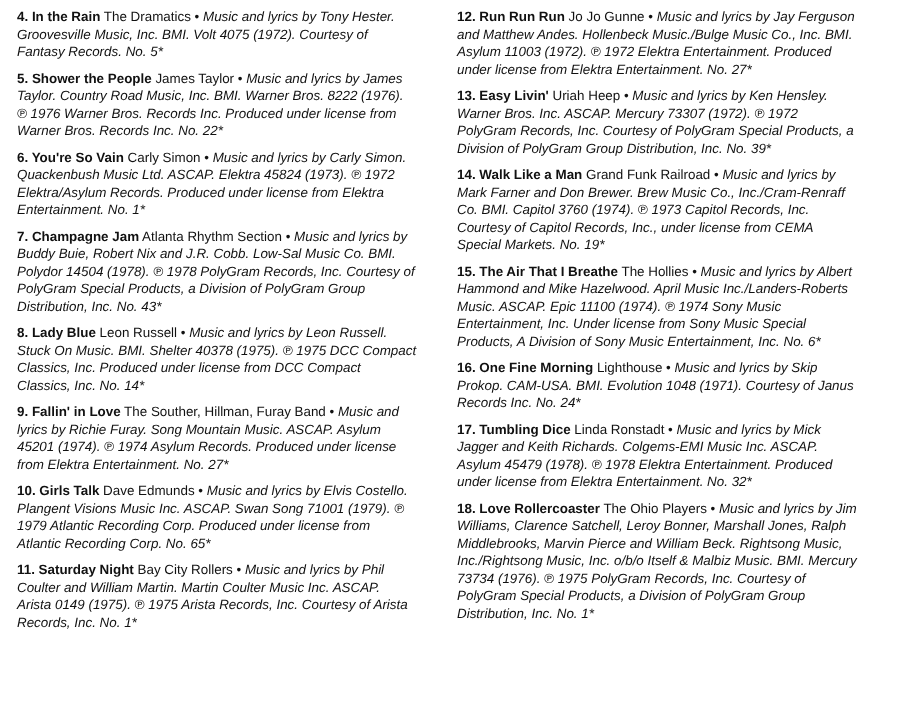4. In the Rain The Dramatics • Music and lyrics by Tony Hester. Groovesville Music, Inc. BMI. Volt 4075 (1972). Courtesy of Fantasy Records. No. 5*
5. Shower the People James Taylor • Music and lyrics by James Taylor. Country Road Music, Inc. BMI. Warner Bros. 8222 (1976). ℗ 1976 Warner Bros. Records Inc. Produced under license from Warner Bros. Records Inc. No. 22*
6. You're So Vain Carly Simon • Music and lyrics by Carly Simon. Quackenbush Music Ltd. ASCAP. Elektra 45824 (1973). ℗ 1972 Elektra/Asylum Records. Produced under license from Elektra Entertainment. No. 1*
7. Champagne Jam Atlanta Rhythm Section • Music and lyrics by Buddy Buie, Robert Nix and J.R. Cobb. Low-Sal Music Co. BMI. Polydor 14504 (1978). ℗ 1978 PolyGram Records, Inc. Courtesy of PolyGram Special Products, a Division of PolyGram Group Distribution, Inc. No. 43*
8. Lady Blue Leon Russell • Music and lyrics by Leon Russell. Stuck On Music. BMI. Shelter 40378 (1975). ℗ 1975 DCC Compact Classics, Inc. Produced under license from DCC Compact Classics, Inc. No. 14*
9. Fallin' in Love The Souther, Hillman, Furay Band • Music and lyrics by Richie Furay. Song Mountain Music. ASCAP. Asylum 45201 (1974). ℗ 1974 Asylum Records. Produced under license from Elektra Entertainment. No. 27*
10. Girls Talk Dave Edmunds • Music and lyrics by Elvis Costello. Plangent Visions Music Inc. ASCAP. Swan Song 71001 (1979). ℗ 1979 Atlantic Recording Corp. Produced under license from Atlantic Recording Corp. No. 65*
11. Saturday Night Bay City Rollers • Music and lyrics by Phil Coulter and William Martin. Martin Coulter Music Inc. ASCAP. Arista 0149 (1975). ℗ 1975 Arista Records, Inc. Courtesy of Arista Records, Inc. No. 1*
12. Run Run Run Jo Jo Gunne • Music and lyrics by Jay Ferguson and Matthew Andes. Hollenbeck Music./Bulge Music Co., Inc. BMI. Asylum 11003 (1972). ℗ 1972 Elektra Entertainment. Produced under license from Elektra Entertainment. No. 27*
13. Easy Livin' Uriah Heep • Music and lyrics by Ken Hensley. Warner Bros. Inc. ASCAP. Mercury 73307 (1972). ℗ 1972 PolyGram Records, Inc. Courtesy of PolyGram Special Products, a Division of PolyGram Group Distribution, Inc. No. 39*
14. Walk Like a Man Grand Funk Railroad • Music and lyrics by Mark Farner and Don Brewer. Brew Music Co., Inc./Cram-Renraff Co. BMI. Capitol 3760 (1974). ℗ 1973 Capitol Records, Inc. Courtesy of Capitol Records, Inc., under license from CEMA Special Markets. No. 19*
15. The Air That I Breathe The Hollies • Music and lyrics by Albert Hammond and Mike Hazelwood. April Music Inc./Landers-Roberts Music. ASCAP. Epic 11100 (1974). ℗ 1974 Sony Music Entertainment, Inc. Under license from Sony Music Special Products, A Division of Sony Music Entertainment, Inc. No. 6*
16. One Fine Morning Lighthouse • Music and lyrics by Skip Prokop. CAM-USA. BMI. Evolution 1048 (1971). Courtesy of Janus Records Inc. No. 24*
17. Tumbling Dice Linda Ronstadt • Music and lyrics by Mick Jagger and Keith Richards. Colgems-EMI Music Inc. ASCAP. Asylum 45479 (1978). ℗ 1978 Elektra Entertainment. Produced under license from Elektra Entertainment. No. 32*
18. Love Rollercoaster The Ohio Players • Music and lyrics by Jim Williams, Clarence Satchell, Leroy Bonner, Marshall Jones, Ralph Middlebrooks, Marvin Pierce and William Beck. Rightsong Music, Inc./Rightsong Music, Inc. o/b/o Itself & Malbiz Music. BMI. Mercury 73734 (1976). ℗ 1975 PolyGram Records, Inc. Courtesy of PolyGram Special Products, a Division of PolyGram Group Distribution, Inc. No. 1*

══════

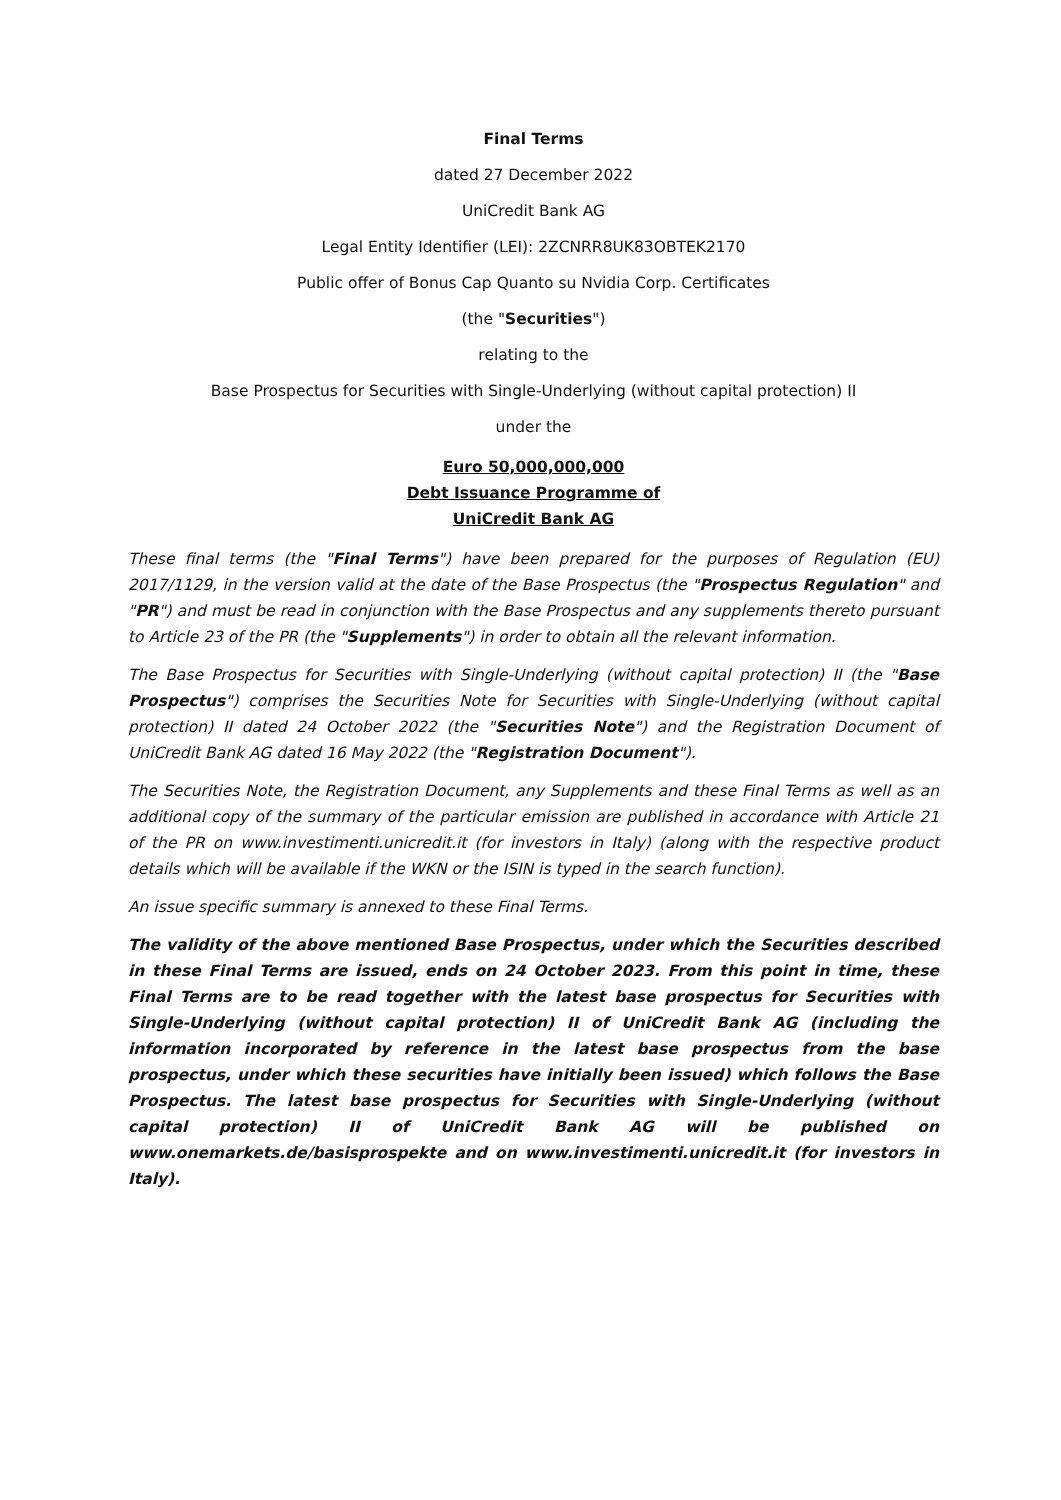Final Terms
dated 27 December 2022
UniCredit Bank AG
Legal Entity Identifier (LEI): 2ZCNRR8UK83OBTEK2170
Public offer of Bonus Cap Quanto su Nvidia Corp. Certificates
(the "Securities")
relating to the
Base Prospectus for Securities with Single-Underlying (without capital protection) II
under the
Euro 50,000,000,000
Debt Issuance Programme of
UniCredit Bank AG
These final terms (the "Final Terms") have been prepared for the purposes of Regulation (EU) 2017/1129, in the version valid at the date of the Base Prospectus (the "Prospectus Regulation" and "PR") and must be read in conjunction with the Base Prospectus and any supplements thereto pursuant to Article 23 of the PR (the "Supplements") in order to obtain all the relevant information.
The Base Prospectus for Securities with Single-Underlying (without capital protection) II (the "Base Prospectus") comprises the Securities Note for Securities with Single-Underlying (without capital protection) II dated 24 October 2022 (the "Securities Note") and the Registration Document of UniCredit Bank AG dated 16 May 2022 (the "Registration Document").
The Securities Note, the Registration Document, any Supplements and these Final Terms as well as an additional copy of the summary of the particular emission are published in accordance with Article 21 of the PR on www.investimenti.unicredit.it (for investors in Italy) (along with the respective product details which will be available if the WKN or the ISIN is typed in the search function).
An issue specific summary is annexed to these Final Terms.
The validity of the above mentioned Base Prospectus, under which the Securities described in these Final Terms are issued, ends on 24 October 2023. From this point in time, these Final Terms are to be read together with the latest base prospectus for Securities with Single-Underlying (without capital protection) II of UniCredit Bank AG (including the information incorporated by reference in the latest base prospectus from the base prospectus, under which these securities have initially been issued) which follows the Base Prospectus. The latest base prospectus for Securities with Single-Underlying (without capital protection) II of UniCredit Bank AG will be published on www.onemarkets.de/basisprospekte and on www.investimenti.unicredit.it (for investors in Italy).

══════

● **Task statement**: In the entries above, find the line holding "Public offer of" and the line holding "These final terms (the", then retype exactly those two lines and every line between them, and nothing else.

● **Exercise solution**:
Public offer of Bonus Cap Quanto su Nvidia Corp. Certificates
(the "Securities")
relating to the
Base Prospectus for Securities with Single-Underlying (without capital protection) II
under the
Euro 50,000,000,000
Debt Issuance Programme of
UniCredit Bank AG
These final terms (the "Final Terms") have been prepared for the purposes of Regulation (EU) 2017/1129, in the version valid at the date of the Base Prospectus (the "Prospectus Regulation" and "PR") and must be read in conjunction with the Base Prospectus and any supplements thereto pursuant to Article 23 of the PR (the "Supplements") in order to obtain all the relevant information.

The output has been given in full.